Retired School Officials Back At Work, Determined To Get CV Bond Approved

Three retired administrators from the Central Valley School District, plus a veteran volunteer, are leading the campaign to pass a $23 million bond issue on Feb. 6.

The campaign is called Kids First. The three retirees, Chuck Hafner, Bob Jayne and John Frucci, have a combined 95 years as educational leaders in the Valley. Gus Schmauch taught for 10 years and has volunteered for many more.

The four are settling into 12-hour days, stringing together umpty-two meetings with innumerable cups of bad coffee. They have a message for the CV community:

“We didn’t come out of retirement to have this not be a success,” Hafner said.

That sums up his approach to the Feb. 6 bond issue request. He’s chairman of the team.

Past bond issue campaigns in CV have been supported by parents and business groups. This is the first time the district has turned to such a wealth of educational experience.

The four intend to send the whole community the same message: Strong schools mean strong businesses mean strong community.

After last year’s bond defeat, Schmauch said, she met with opponents of the bond request from U-Hi. She learned they didn’t have a lot of the information about the bond proposal. “It was scary to find that out after the fact,” she said.

Their solution? To form 30 committees, covering areas from finance to thank-you notes. To coax donations - their office, their copier and their telephone, so far.
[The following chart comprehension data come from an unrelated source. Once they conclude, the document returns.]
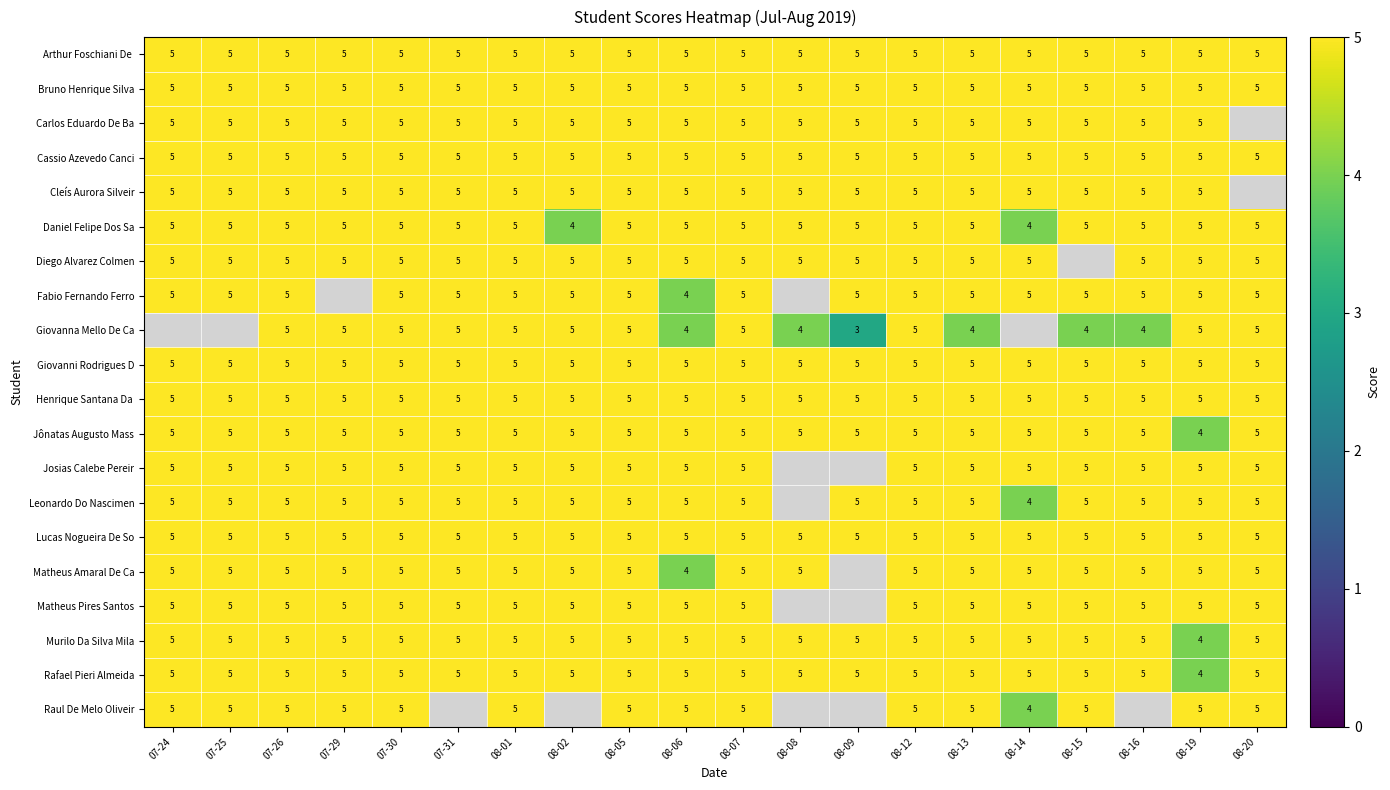

Read the Murilo Da Silva Mila value at 08-02.

5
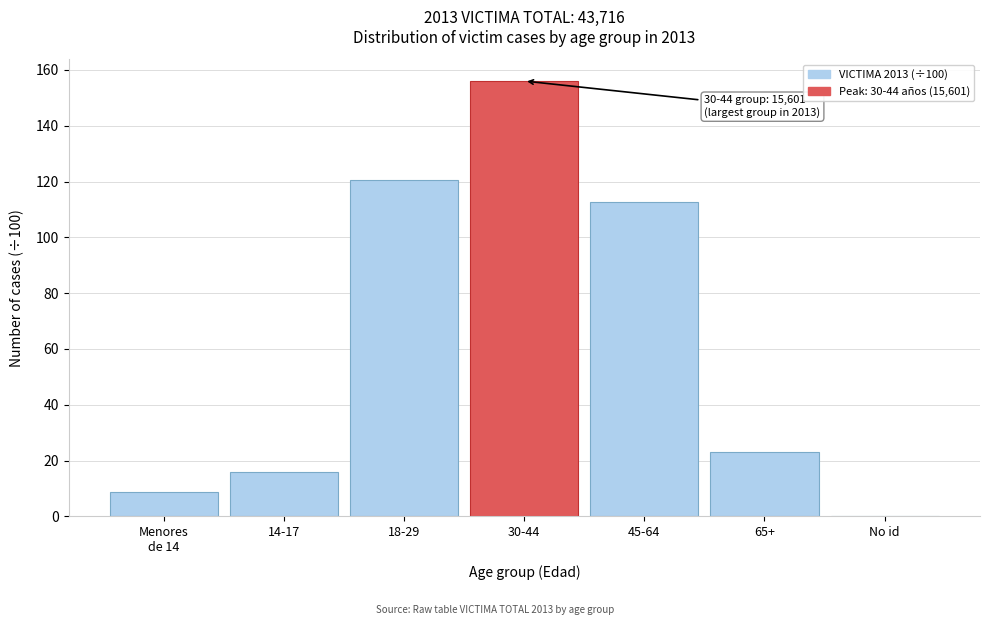

Is it true that the value at 65+ is 37.7?

False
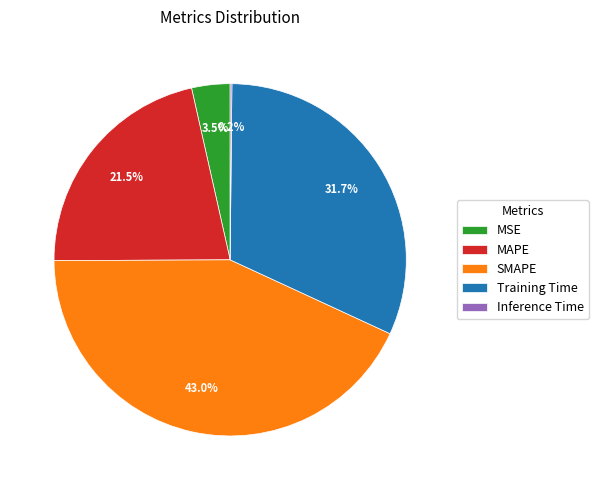

Does MSE represent more than half of the total?

No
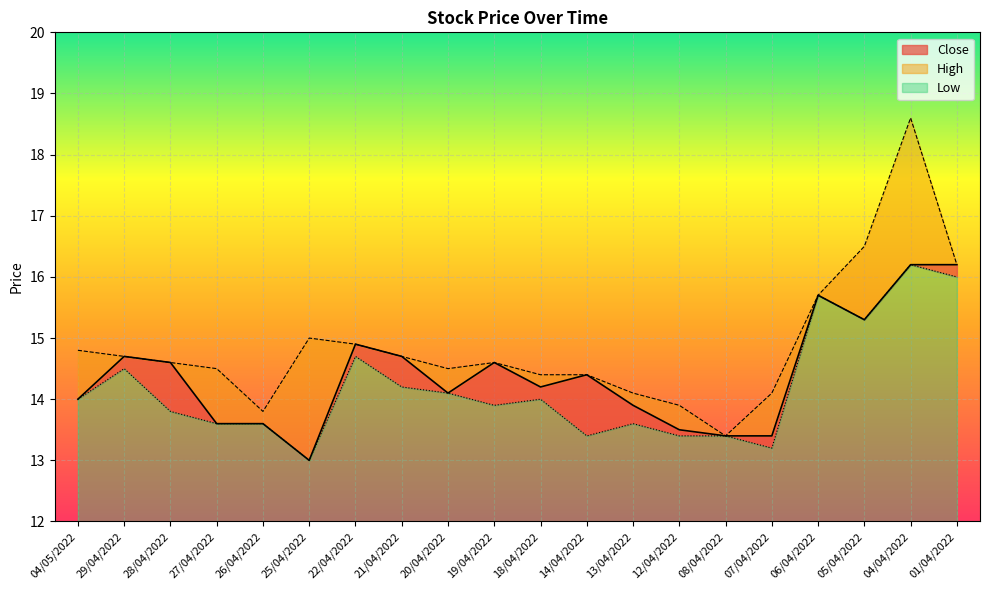

What is the greatest value displayed?

18.6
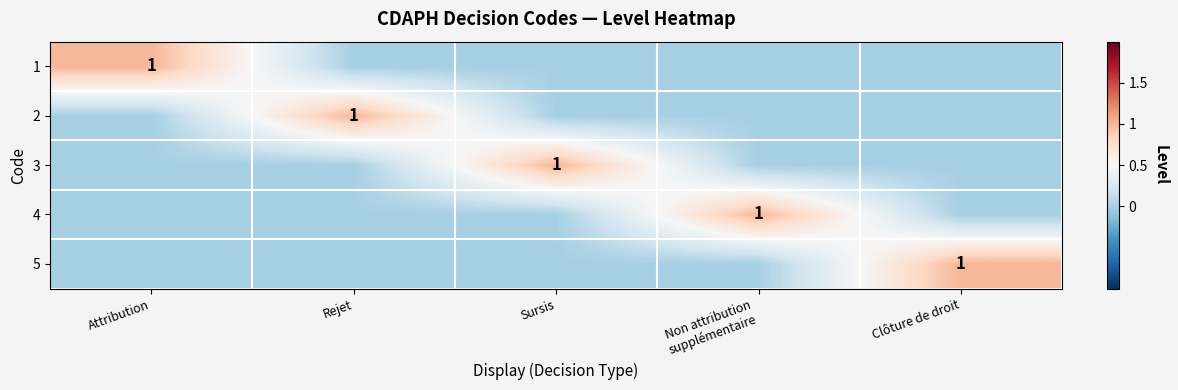

Is it true that 2 equals 1 at Rejet?

True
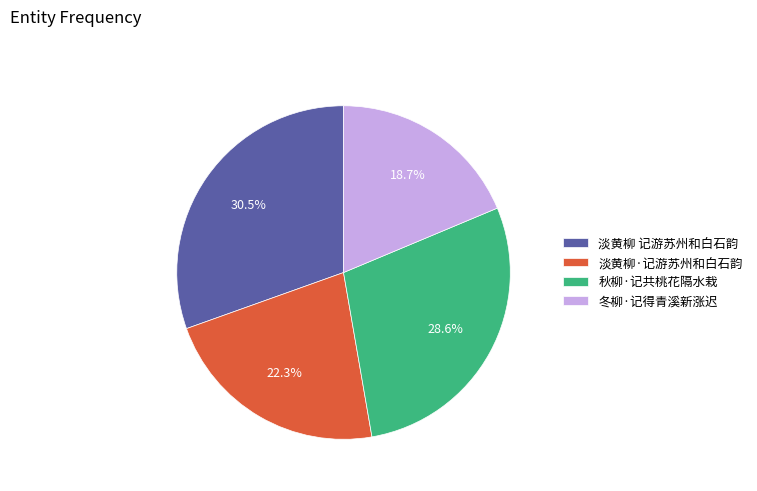

Is it true that 淡黄柳·记游苏州和白石韵 is 35% of the pie?

False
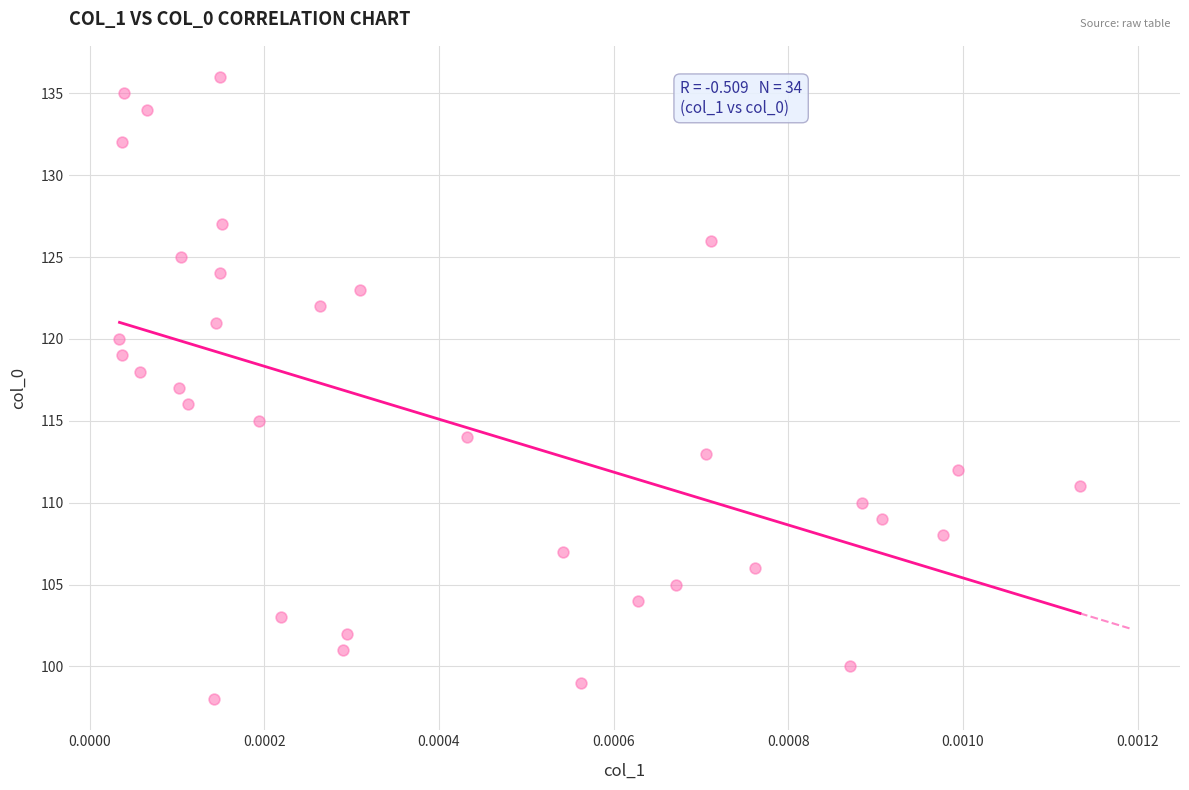

What is the range of Y values (max minus min)?

38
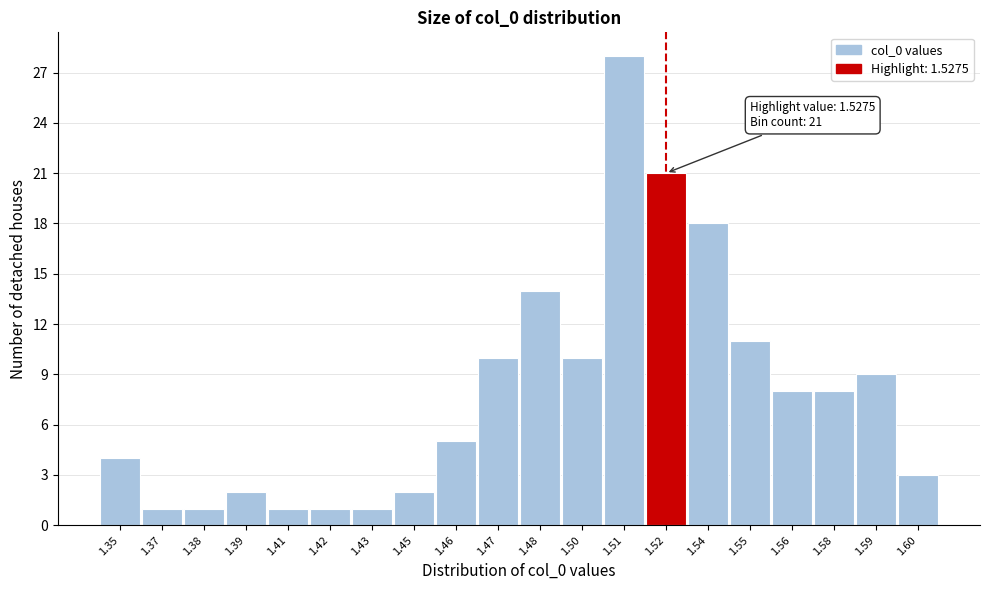

Reading left to right, list all the values displayed in this chart.

4	1	1	2	1	1	1	2	5	10	14	10	28	21	18	11	8	8	9	3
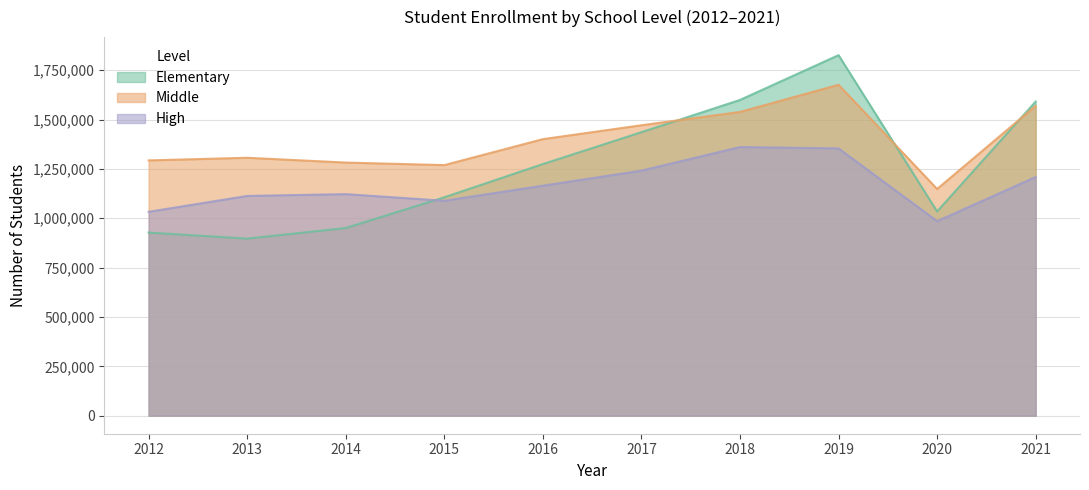

What is the minimum value for Elementary?

896951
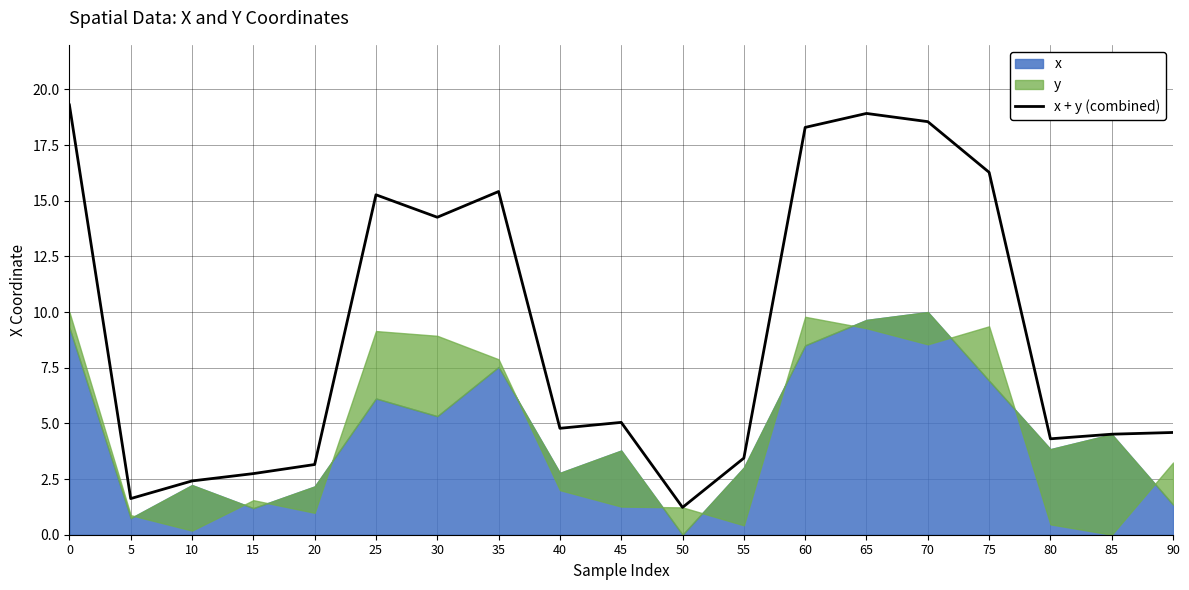

Where is the first local minimum?

5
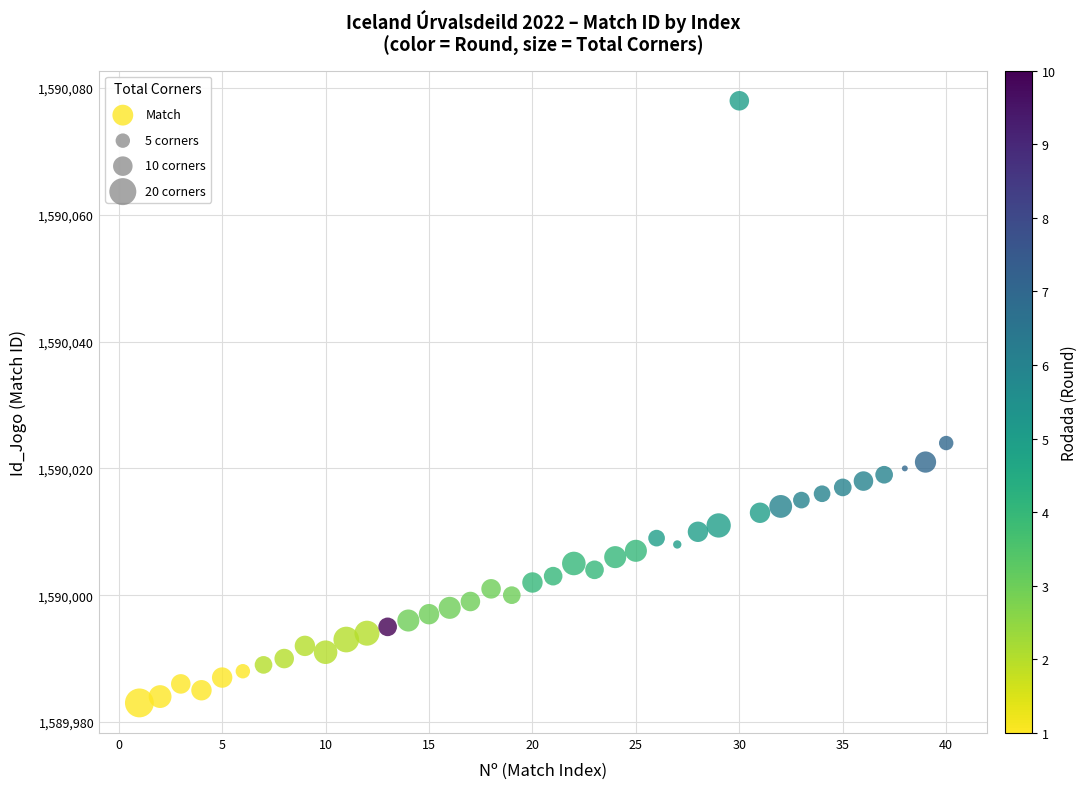

What Y value in the scatter plot is closest to 1590030?

1590024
And to eyeball every detail, be it the wording of a letter to business people, or brainstorming ways to reach parents who are pre-occupied with Christmas.

Hafner, Jayne and Frucci figure they have provided the leadership to get seven or eight day-to-day operations levies and bond issue requests passed.

“We never did have a defeat in that leadership. And we’re not going to have a defeat now,” Jayne said.